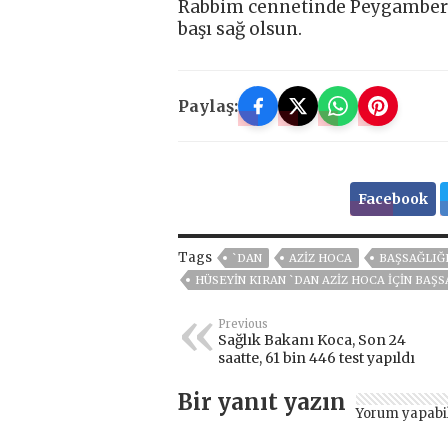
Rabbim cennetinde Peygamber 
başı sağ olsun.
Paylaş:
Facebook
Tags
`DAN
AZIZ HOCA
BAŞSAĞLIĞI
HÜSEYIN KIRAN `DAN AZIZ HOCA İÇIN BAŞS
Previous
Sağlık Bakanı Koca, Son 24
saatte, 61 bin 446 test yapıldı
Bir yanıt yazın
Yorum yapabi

* * *

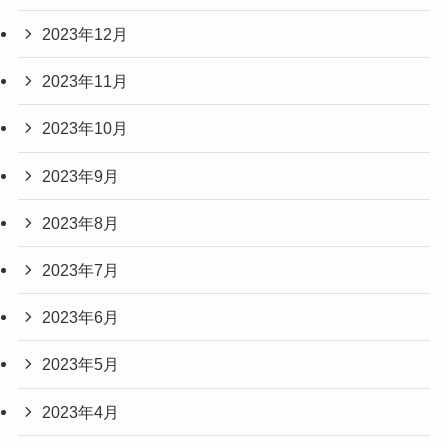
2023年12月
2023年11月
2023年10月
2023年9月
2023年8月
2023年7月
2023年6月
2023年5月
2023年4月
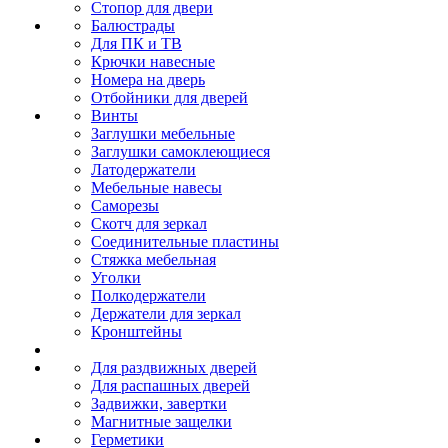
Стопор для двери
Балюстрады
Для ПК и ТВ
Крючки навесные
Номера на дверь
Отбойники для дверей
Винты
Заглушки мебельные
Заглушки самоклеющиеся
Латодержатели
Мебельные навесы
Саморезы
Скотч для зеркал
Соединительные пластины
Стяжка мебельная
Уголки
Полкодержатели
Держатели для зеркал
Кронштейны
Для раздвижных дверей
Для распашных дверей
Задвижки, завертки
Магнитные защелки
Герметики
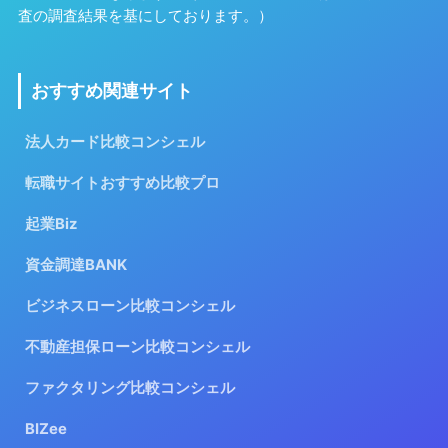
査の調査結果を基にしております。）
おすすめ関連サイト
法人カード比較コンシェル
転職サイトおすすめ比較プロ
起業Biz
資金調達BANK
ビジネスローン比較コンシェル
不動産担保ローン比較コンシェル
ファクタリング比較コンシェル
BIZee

Task statement.
Copy out the lines from the records above, word for word, starting at the line with "Rabbim cennetinde Peygamber" and ending at the line with "Yorum yapabi".

Answer.
Rabbim cennetinde Peygamber 
başı sağ olsun.
Paylaş:
Facebook
Tags
`DAN
AZIZ HOCA
BAŞSAĞLIĞI
HÜSEYIN KIRAN `DAN AZIZ HOCA İÇIN BAŞS
Previous
Sağlık Bakanı Koca, Son 24
saatte, 61 bin 446 test yapıldı
Bir yanıt yazın
Yorum yapabi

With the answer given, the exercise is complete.